Prince of Taron
- Reign: 898 – 923/936
- Predecessor: Gurgen
- Successor: Bagrat II and Ashot III

Strategos of Taron
- Magistros c. 906 – 923/936
- Monarchs: Leo VI Alexander Constantine VII Romanos I
- Born: c. 860
- Died: 923/936
- Issue: Bagrat II Ashot III
- Dynasty: Bagratid
- Father: Derenik

= Grigor I of Taron =

Grigor I of Taron (Գրիգոր; Κρικορίκιος/Γρηγόριος ὁ Ταρωνίτης, Krikorikios/Grēgorios ho Tarōnitēs) was an Armenian noble of the Bagratid family and ruler of the southern Armenian region of Taron from ca. 896/98 until his death in 923/36.

== Life ==
Grigor was a member of the Bagratid dynasty of Armenia. Of his father only the name is known, Derenik or T‘ornik, who was evidently the brother of Bagrat I of Taron and son of Ashot I of Taron.

After the death of his cousin, Gurgen of Taron, ca. 896, Grigor became, probably with Arab support, prince of Taron (896/98). From the start he played a double game of diplomacy with the two great powers of the region, the Abbasid Caliphate and the Byzantine Empire, then ruled by Caliph al-Mu'tadid (r. 892–902) and Emperor Leo VI the Wise (r. 886–912) respectively. According to the De administrando imperio of the Byzantine emperor Constantine VII Porphyrogennetos (r. 913–959), he pledged his allegiance to Leo VI, exchanging precious gifts with him, while at the same time allowing the Caliph's armies to cross his lands to raid Byzantine territory and betraying Byzantine campaign plans to the Arabs. Leo sent repeated messages inviting him to visit Constantinople, but Gigor refused, citing the vulnerability of his domains to Arab attack in his absence. Grigor also fought against his nephews or cousins, the two "sons of Arkaikas"—"Arkaikas" has been identified with either Ashot II of Taron or his father David—and took them captive. King Smbat I of Armenia, who was also their uncle, pleaded with Leo to intercede so that they would not be delivered to the Arabs. Leo sent Sinoutes and Constantine Lips as envoys to Grigor. The embassy resulted in the visit of Grigor's bastard son, Ashot III, to Constantinople, followed at a later date by Grigor's brother Abu Ghanim and the "sons of Arkaikas". All the Armenian nobles received Byzantine titles and were then sent home.

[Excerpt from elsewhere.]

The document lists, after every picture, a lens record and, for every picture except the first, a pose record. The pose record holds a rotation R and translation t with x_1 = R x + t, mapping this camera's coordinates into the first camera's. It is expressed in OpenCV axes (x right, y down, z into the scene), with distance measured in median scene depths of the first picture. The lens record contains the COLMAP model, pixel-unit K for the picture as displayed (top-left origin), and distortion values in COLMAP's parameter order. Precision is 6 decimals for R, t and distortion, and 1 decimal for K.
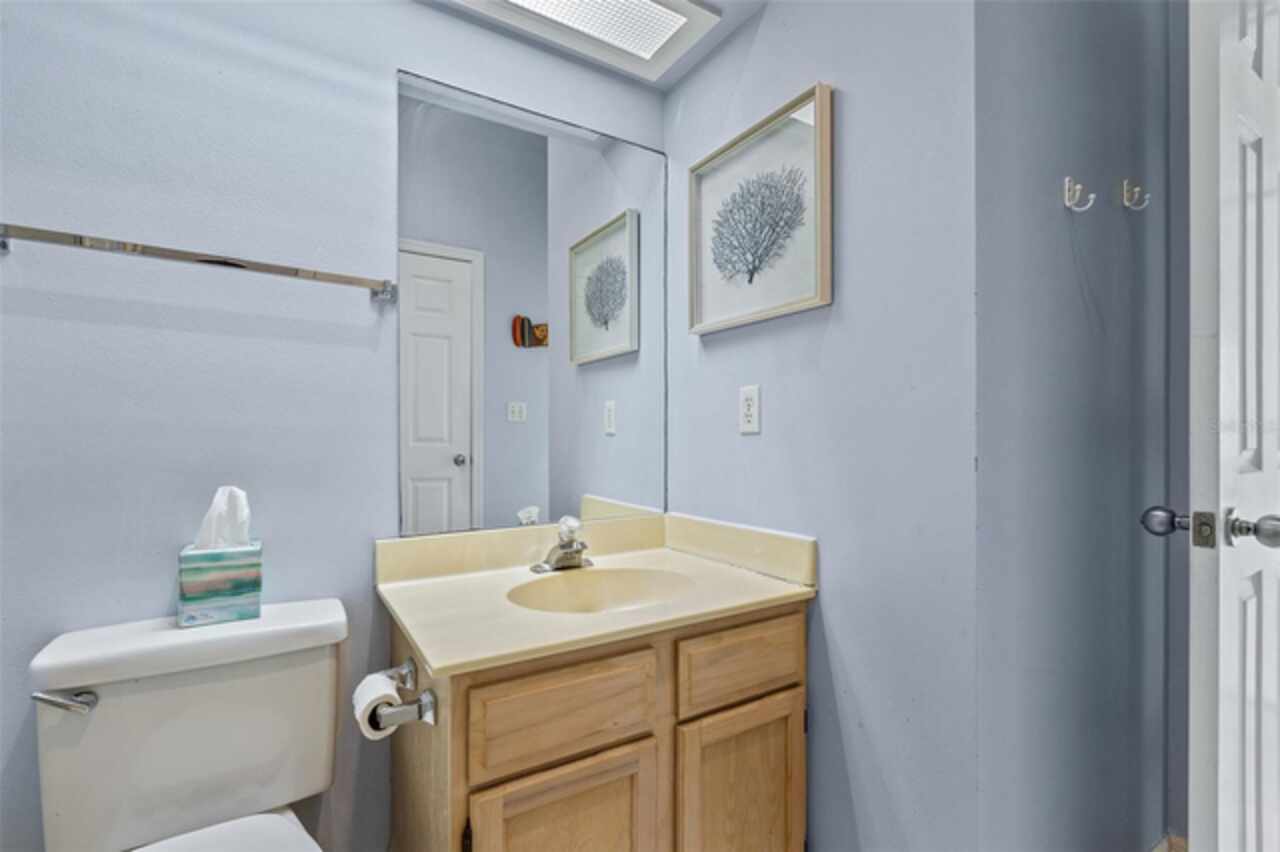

Following another embassy by Constantine Lips, Grigor finally assented to go to Constantinople. This visit has been variously dated between ca. 900, based on the traditional dating of a ceremonial reception of a "Prince of Taron" at the Magnaura palace that is recorded in Constantine VII's De ceremoniis, and Leo's death in 912, with ca. 906 being considered the most likely date. In Constantinople Grigor received a lavish welcome, as well as the titles of "magistros and strategos of Taron", the use of the "House of Barbaros" as a residence in the imperial capital and a personal annual payment of ten pounds each of gold nomismata and of silver miliaresia. After a prolonged sojourn in Constantinople, he was escorted to his domains by Lips. The award of the title of strategos, normally borne by the governors of Byzantine themes, may indicate that at this point, Taron was regarded by the imperial government as a de facto Byzantine province, and not just a vassal state.

The De administrando imperio reports that the favour and honours heaped upon Grigor provoked the envy of the neighbouring Armenian and Iberian princes, who eventually protested to emperor Romanos I Lekapenos (r. 920–944). Romanos I responded that he could not withdraw the privileges granted by his predecessor, Leo VI, by imperial chrysobull, but that he would demand a recompense by Grigor. The latter offered to pay an annual tribute in form of copper wares and clothes worth ten pounds, but after three or four years he ceased, and his annual payment from the Byzantines ceased. At some point after 923, Grigor also exchanged the "House of Barbaros", possibly due to its costly upkeep, with the "estate of Gregoras" in the district of Keltzene. He died sometime between ca, 923 and ca. 936, and was succeeded by his sons, Bagrat II of Taron and Ashot III of Taron.